This fundamental question is asked ultimately by every person ever born. What is this great mystery of human life? What is our origin, and what is our destiny?
As Catholics, informed by Sacred Scripture (God’s Word) and the great gifts of reason and human experience (Man’s understanding), we propose the following points to serve as a kind of manual on this mission of self-discovery.
Our body is animated by a soul. We are, in fact, a body and soul marriage, a harmony of spirit and matter. We have a transcendent and immortal destiny that makes us different from the animals. We laugh, cry, sing, love, hate, and yearn more than any creature in the world for something more than what the world can give us. Deep in our hearts is an unquenchable thirst for an unending happiness that lies somehow beyond us. “My heart and my flesh cry out for the living God.” (Psalm 84:2)
This immortal destiny in God is for the whole person, body and soul. Catholics believe we are not ghosts in a machine, or spirits trapped in bodies waiting to be set free. Nor would we ever say something like “the real me” is a disembodied thought, or a detached mind that’s opposed to our body. We are our body.
Because “what God has joined, (body and soul) no one may separate.”
Biologically, existentially, our quest for our identity flows then from a mother and a father. Not a single person on earth comes into existence without this combination of male and female. Catholics believe this means something. This signifies something that is us and is also pointing beyond us.
We are born into a kind of identity disorder, a struggle, a wrestling match with ourselves and the world. We’re always searching “through a glass darkly” for our true identity. It is always inescapably linked to our sexuality.
Our beginning in this world is already a “trail of tears” – a pilgrimage to a wholeness we know somehow must exist but which our parents could not give us. We all have a mother wound and a father wound.
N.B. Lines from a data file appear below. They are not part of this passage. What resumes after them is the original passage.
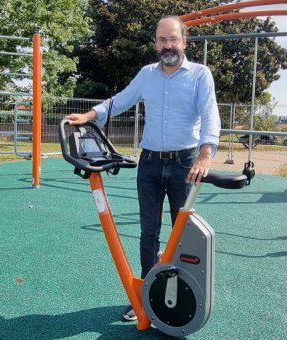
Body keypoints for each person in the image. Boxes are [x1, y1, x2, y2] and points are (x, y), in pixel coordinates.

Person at [64, 15, 221, 321]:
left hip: (184, 163)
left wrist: (205, 155)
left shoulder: (200, 75)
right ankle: (145, 295)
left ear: (184, 42)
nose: (168, 45)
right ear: (155, 44)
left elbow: (210, 114)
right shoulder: (147, 74)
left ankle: (175, 298)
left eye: (173, 39)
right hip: (149, 163)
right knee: (148, 232)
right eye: (162, 40)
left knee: (181, 232)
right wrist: (88, 116)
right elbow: (119, 101)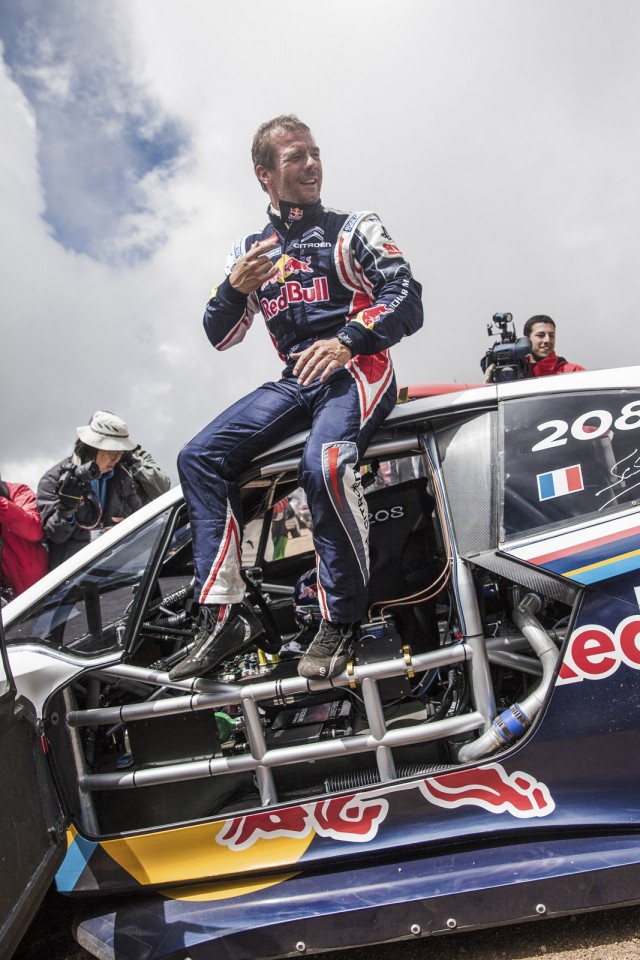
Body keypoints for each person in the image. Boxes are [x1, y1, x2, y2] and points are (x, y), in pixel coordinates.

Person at [171, 114, 424, 683]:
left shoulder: (355, 226)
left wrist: (348, 340)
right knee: (198, 457)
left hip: (358, 364)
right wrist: (235, 288)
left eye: (315, 153)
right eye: (296, 158)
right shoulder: (248, 250)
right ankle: (223, 616)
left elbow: (407, 297)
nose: (312, 165)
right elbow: (220, 334)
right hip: (297, 378)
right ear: (265, 175)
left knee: (324, 461)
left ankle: (341, 619)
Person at [37, 411, 143, 568]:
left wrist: (127, 527)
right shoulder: (54, 479)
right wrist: (66, 510)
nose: (116, 459)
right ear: (92, 447)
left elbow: (140, 517)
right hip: (73, 575)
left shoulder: (123, 477)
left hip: (117, 570)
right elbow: (56, 536)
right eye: (111, 452)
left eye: (120, 453)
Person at [0, 472, 49, 601]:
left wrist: (2, 505)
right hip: (11, 607)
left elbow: (34, 529)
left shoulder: (18, 491)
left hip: (44, 594)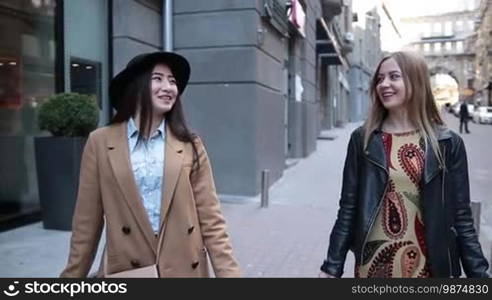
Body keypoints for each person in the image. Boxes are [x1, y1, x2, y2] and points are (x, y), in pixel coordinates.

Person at [60, 52, 241, 277]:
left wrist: (231, 276)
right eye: (158, 78)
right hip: (128, 270)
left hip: (184, 268)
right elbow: (86, 224)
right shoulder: (100, 142)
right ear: (137, 86)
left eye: (172, 81)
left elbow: (212, 219)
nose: (168, 87)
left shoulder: (190, 144)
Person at [319, 51, 489, 278]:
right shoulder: (364, 139)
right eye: (380, 79)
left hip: (430, 268)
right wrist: (332, 266)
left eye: (393, 77)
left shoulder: (447, 143)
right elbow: (348, 208)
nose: (384, 84)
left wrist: (479, 274)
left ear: (415, 81)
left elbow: (461, 216)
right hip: (374, 266)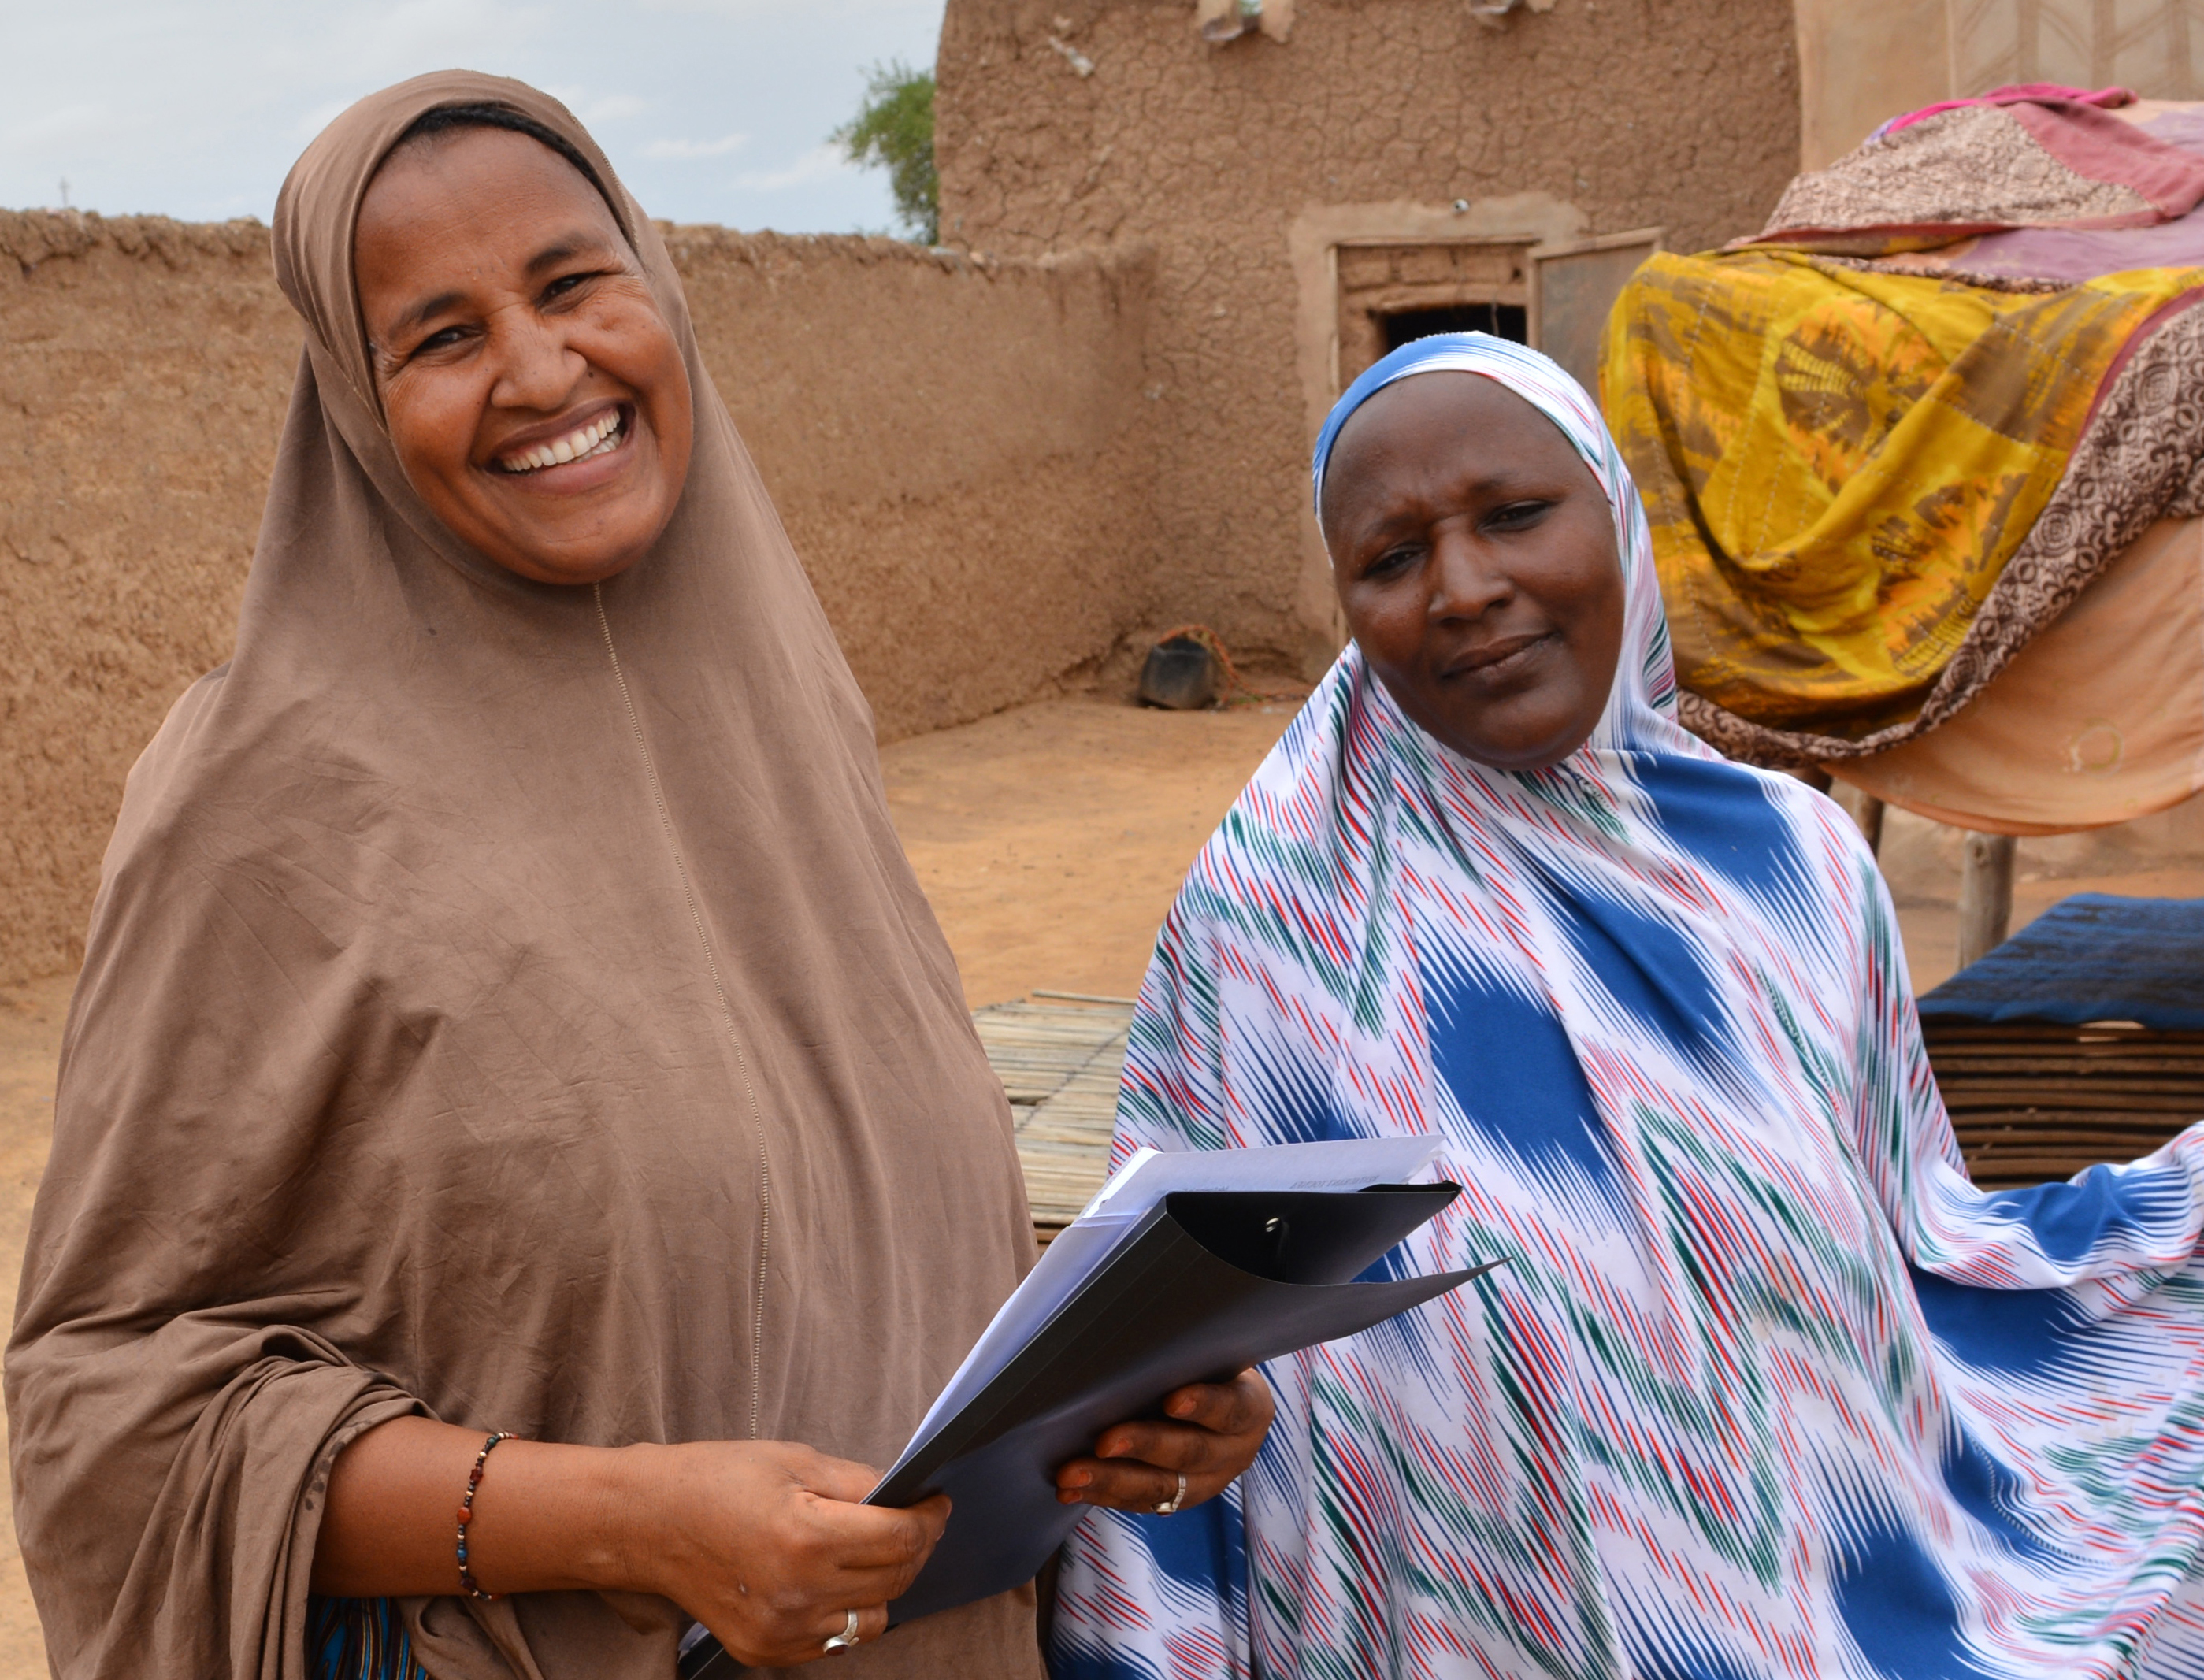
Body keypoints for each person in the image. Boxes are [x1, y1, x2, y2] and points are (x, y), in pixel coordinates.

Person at [3, 72, 1271, 1680]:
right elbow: (108, 1397)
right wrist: (621, 1522)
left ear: (659, 290)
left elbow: (802, 1221)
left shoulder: (780, 703)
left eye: (570, 284)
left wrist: (1108, 1385)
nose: (542, 372)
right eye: (441, 336)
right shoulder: (268, 806)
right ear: (355, 398)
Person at [1048, 334, 2204, 1679]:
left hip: (1807, 1601)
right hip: (1435, 1617)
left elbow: (1921, 1241)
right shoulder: (1271, 918)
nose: (1464, 587)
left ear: (1614, 518)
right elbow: (1158, 1363)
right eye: (1390, 554)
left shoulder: (1795, 869)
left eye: (1511, 513)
There are significant graces and crosses in this self-reflection.
The gender dysphoria and the myriad of gender variations offered to us today through gender ideologies are all cries to reconcile the mother wound and the father wound within us; to find essentially a reconciliation and a harmony within our heads, hearts and bodies, a peace within our given masculinity or femininity.
It would be a disservice to pretend we are only spiritual, and ignore the body, just as much as it would be wrong to imagine we can be reduced to only our physiology or genes, at the expense of the soul.
This isolation and separation of body from soul, gender identity from sexuality, will only deepen our mother and father wounds, and distract us from our quest to discover authentic femininity and masculinity.
We should listen to this potentially procreative, generative meaning inscribed in us as male and female.
Only they hold half the number, as if to say, “We hold the two halves of a key to the mystery of every human life!”
We believe Man, Woman and Child, the human family, are theological, imaging the love of the three Persons of the Trinity.
All human beings are made for relationship through either form of life-giving complementarity.
There are certainly abnormalities and anomalies, like rare intersex births, deep-seated same sex attraction, impotence and infertility in individuals today, but none of these should negate the norm or cast a cloud over the deeper spiritual sign of the human body as an image of the life-giving love of God as a Blessed Trinity, in Whose image we are made for this life-giving communion.
It is a deterministic approach that ends with taking away our freedom, our free will, and our hope.
In the words of the late Msgr. Lorenzo Albacete, “We talk about different ‘sexual orientations’ in human life. But the ultimate orientation of human sexuality is the human heart’s yearning for infinity. Human sexuality, therefore, is a sign of eternity.”
As the Catechism of the Catholic Church observes, “The number of men and women who have deep-seated homosexual tendencies is not negligible. This inclination, which is objectively disordered, constitutes for most of them a trial. They must be accepted with respect, compassion, and sensitivity. Every sign of unjust discrimination in their regard should be avoided.” (Catholic Catechism, #2358)
Especially in the incarnate body of Jesus, the Bridegroom, the Word Who became flesh! “Jesus Christ fully reveals man to himself and makes his supreme calling clear.” (Vatican II, GS, 22)
Rather than attempt to redefine the meaning of our gender, we should recall our genesis in Genesis, wherein God generously generated human life to generously generate the generations of men and women who would continue to reflect the image of God in this great dance of human life and love, of the masculine and the feminine.